What makes LiDAR Panoptic Segmentation Important #
When drivers operate vehicles, their decisions are shaped by the driving environment. This environment can be broadly categorized into two parts: one is the static road conditions, such as terrain, vegetation, and traffic lights, which are referred to as ‘Stuff’ in panoptic segmentation tasks; the other comprises dynamic elements , such as pedestrians, trucks, bicycles, and so on, designated as ‘Thing’ in the same context.
Perception tasks in autonomous driving scenes encompass semantic segmentation and instance segmentation (object recognition).
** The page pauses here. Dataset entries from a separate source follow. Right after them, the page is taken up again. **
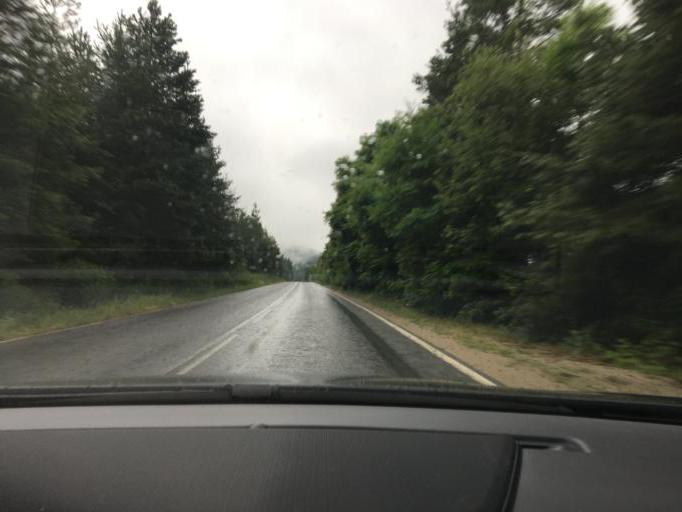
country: MK
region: Kriva Palanka
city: Kriva Palanka
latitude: 42.2289
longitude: 22.4846
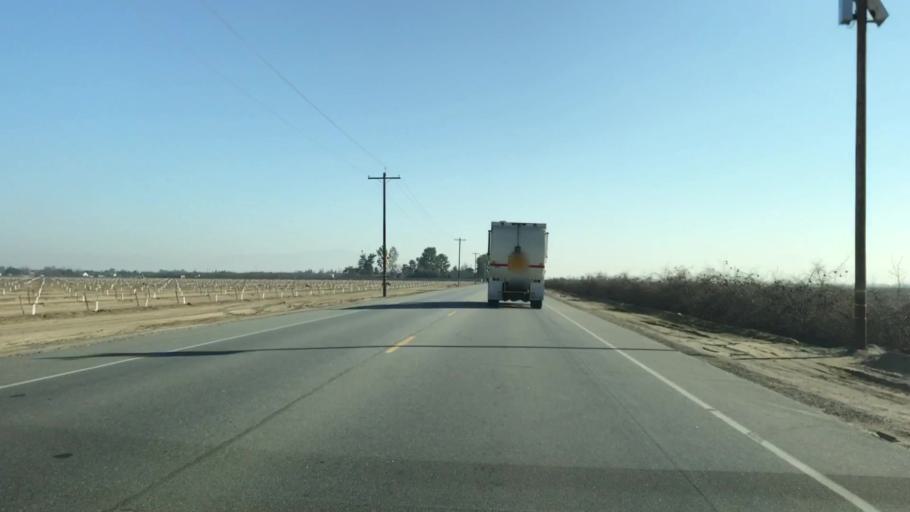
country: US
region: California
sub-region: Kern County
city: Rosedale
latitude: 35.3543
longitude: -119.2223
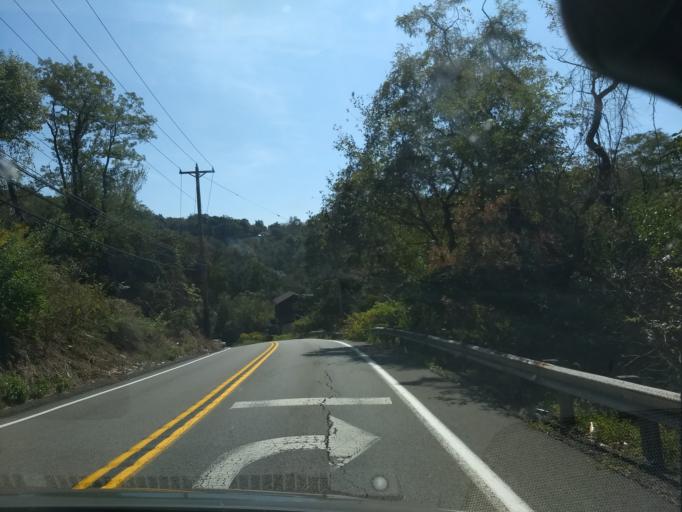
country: US
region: Pennsylvania
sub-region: Allegheny County
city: North Versailles
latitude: 40.3640
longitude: -79.8266
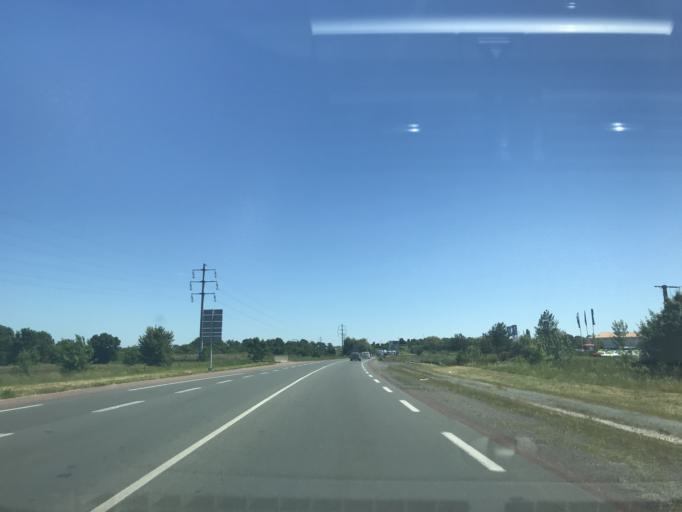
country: FR
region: Poitou-Charentes
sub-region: Departement de la Charente-Maritime
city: Saint-Georges-de-Didonne
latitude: 45.6190
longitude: -0.9914
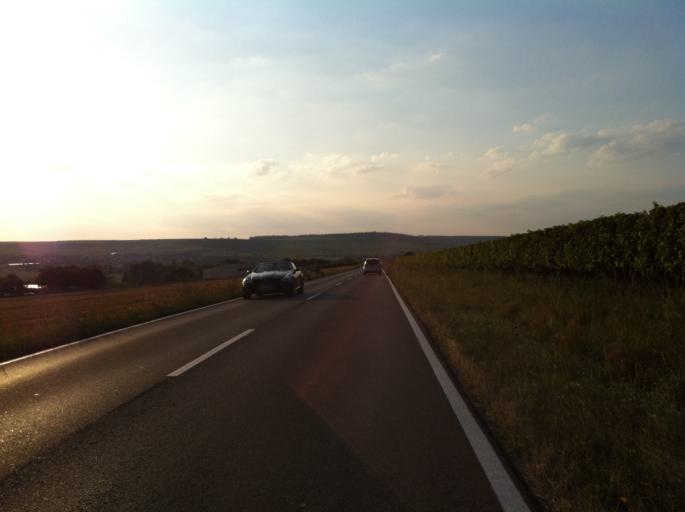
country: DE
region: Rheinland-Pfalz
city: Schwabenheim
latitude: 49.9206
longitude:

Let us illustrate the focal points of these two tasks from the perspective of supervised labels, using the perception of point cloud data in autonomous driving scenarios as an example.
Semantic segmentation labels for points denote the semantic categories of ‘Thing’ and ‘Stuff’ points, with common categories on road including vehicles, pedestrians, vegetation, traffic lights. This implies that completing this task merely requires identifying the boundaries of each category.
Instance segmentation labels are only valid for dynamic ‘Thing’ points, indicating both the categories of ‘Thing’ and assigning unique identifiers to different objects, such as Car A, Car B, and Bike C, which might be labeled as one, two, and three, respectively. Therefore, instance segmentation, initially regarded as a downstream task of object recognition, focuses on locating different ‘Things’, or their centers.
Panoptic segmentation can be viewed as a multi-task learning approach combining instance and semantic segmentation, capable of perceiving the roadway and distinguishing vehicles with varying speeds. Utilizing a unified feature extraction network to accomplish both tasks in a single inference ensures real-time processing, which is the significance of panoptic segmentation.